I don’t know what the next week will bring, though I’m concerned about escalating violence, an election that may not be free and fair, and one that may, as in Germany in the 1930s, bring out a groundswell of people who have given up human rights, tolerance, and democracy in favor of the siren song of an authoritarian demagogue and his easy solutions to their problems. Over the summer, I traveled with my daughter to that country where her paternal grandparents grew up and which they fled to escape the Nazi terror.
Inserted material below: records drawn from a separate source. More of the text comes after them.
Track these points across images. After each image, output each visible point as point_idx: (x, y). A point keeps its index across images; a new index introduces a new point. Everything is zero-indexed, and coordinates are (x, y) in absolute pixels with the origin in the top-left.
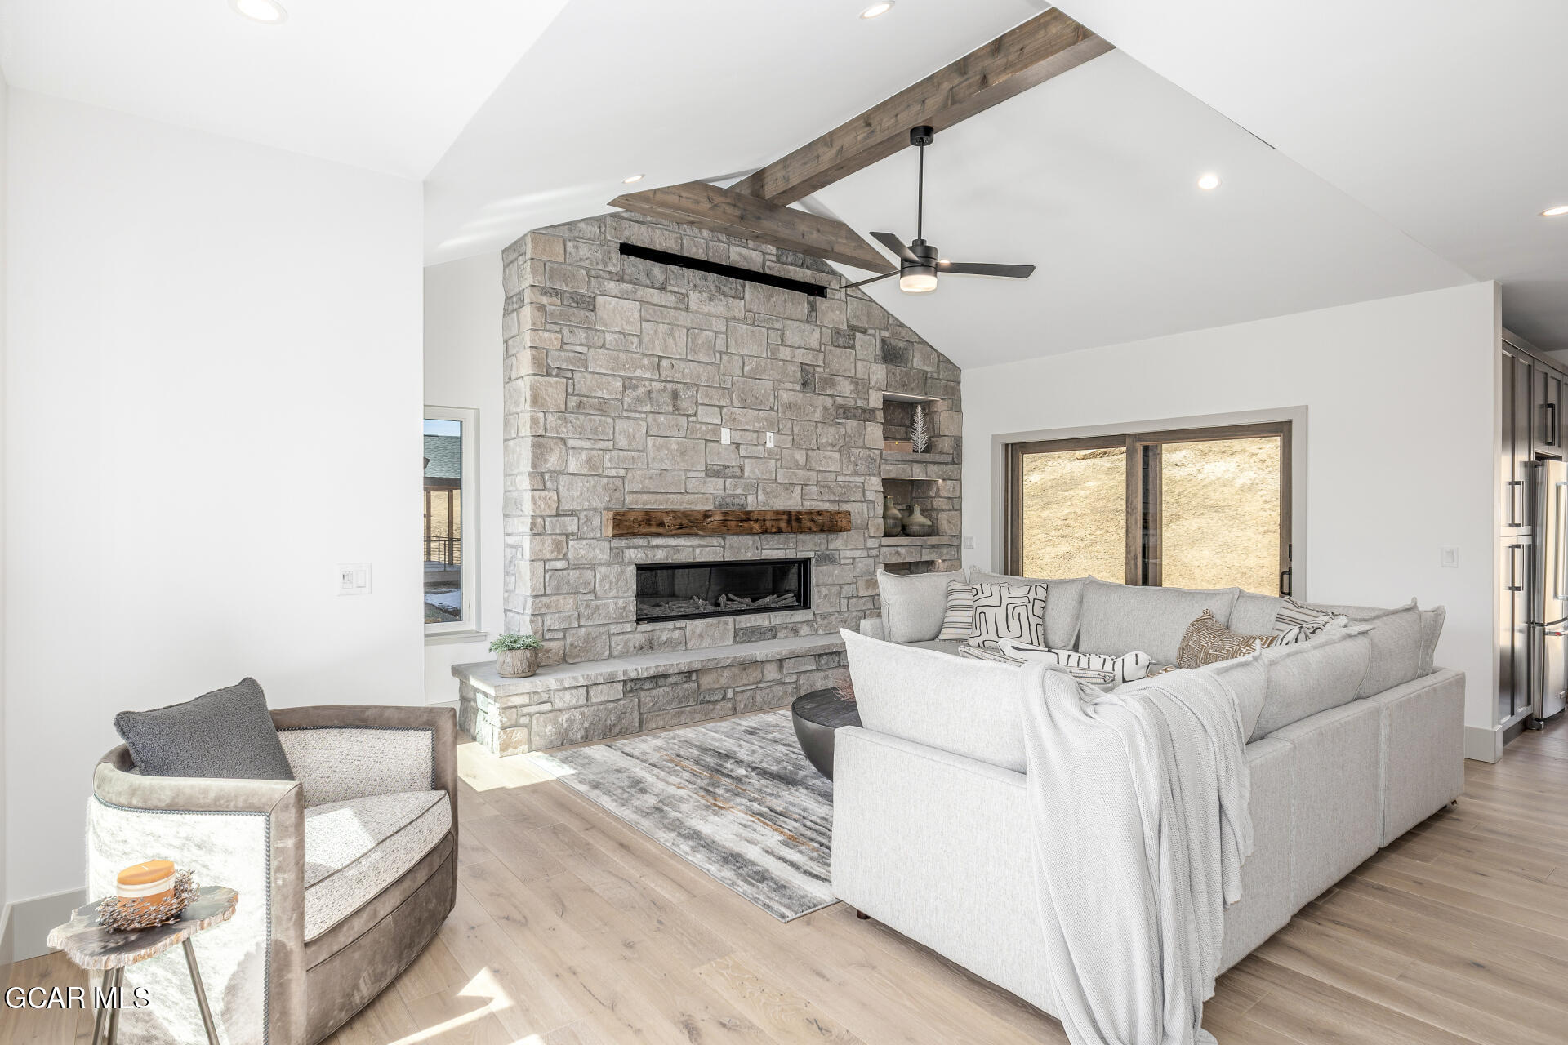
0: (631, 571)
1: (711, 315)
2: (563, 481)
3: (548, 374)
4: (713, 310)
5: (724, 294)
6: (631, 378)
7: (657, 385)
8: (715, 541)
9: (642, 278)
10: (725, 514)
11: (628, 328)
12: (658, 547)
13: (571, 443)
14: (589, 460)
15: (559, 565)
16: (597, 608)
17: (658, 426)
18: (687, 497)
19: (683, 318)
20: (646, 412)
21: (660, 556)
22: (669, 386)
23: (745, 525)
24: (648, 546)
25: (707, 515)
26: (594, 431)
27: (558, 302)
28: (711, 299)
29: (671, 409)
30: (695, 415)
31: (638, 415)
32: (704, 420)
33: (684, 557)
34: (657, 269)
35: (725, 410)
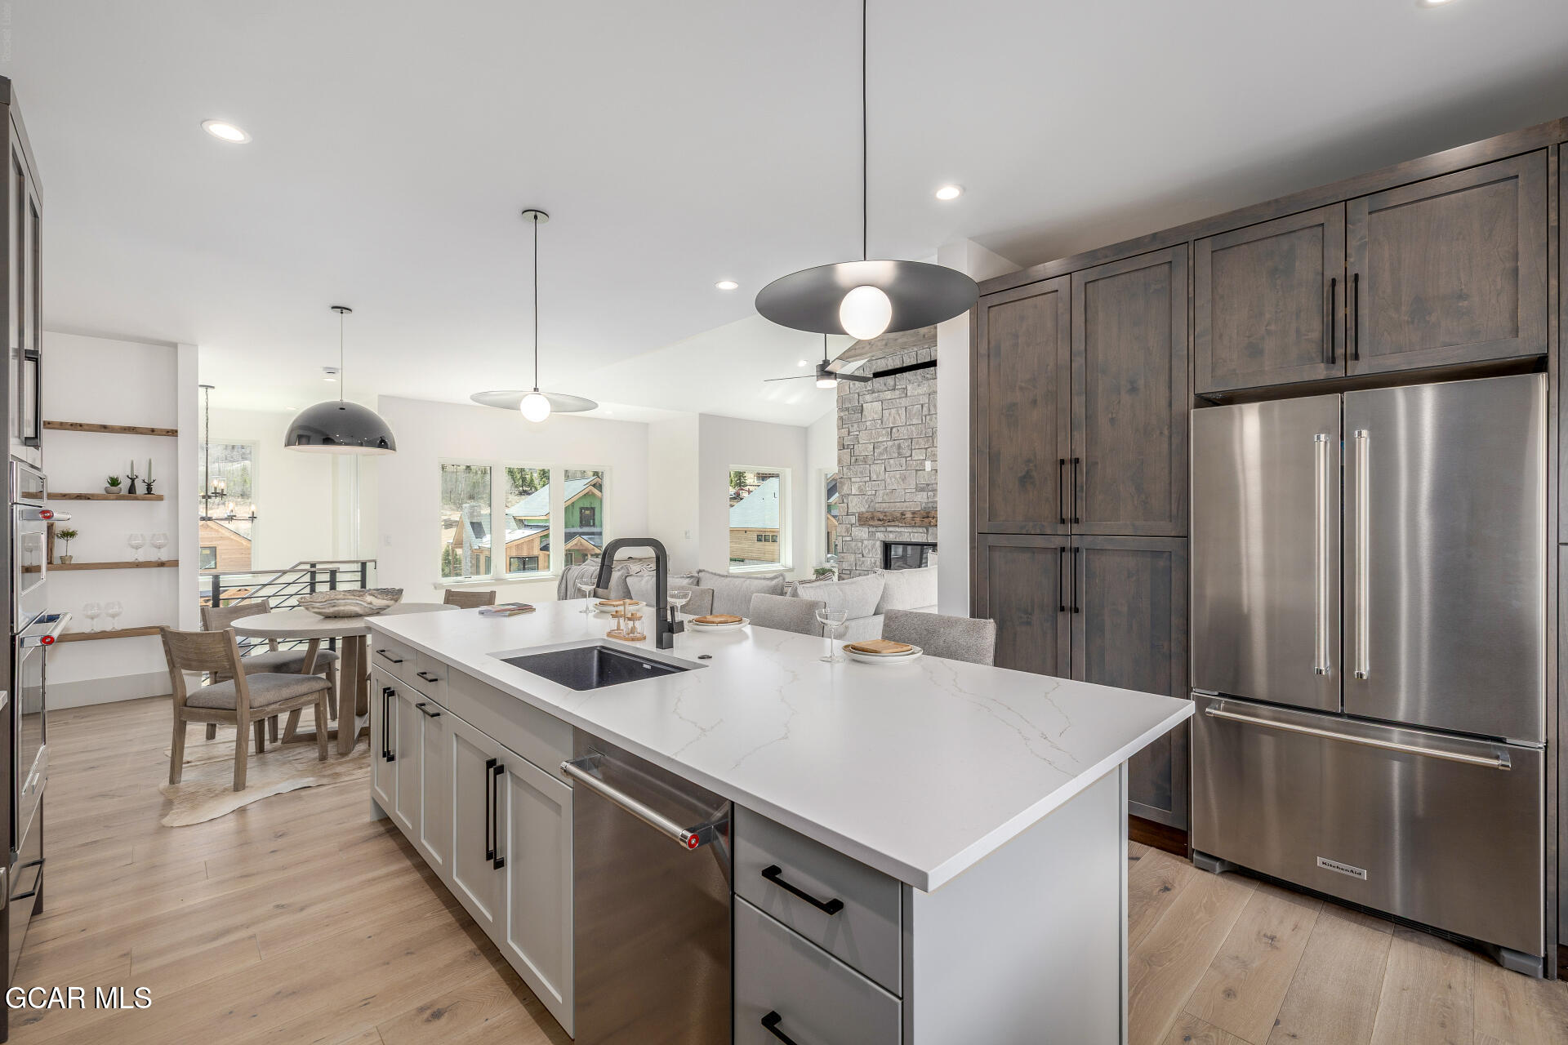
0: (878, 545)
1: (919, 395)
2: (850, 498)
3: (844, 448)
4: (920, 391)
5: (928, 379)
6: (878, 442)
7: (890, 443)
8: (921, 530)
9: (884, 388)
10: (914, 513)
11: (876, 417)
12: (891, 532)
13: (853, 480)
14: (859, 487)
15: (848, 539)
16: (863, 562)
17: (890, 466)
18: (905, 504)
19: (904, 402)
20: (885, 459)
21: (891, 538)
22: (896, 442)
23: (926, 520)
24: (886, 531)
25: (903, 514)
26: (861, 473)
27: (847, 413)
28: (919, 385)
29: (896, 455)
30: (911, 456)
31: (879, 461)
32: (916, 458)
33: (905, 538)
34: (890, 380)
35: (929, 449)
Several weeks after I returned, I wrote a poem, “Bebelplatz,” inspired by seeing the square in front of Humboldt University in Berlin where in May 1933, students burned “subversive” and “decadent” books on orders of the Nazi regime and their propaganda outlets.

 

BEBELPLATZ

 

The light draws you in

over the roofs of buildings

over the silhouettes of the crowd,

their shouts rising like flames

in the darkest night.

 

They are not burning their textbooks

or notebooks at the end of a school year

but the entire library, stripping the shelves

bare. The smoke is warm, cozy,

the aroma of something old,

something familiar,

once loved.

 

You will never forget that smell,

trees turned to paper turned to dust

turned to ash, tinged with the perfume

of ink that once made sense

of our world.

 

The rich scent of leather binding,

now roasting like the skin of an animal

on a spit, over the flame.

You can almost taste the juice,

the charbroiled edges of a world

as the fires of savagery

consume it.

4 Comments

  1. Well said, Lyn.

    • Thank you! I hope more people read this. We’re at a critical point in our history.

  2. Extraordinarily powerful, Lyn. Thank you.

    • Thank you for reading. I’ve appreciated your words on this crisis as well.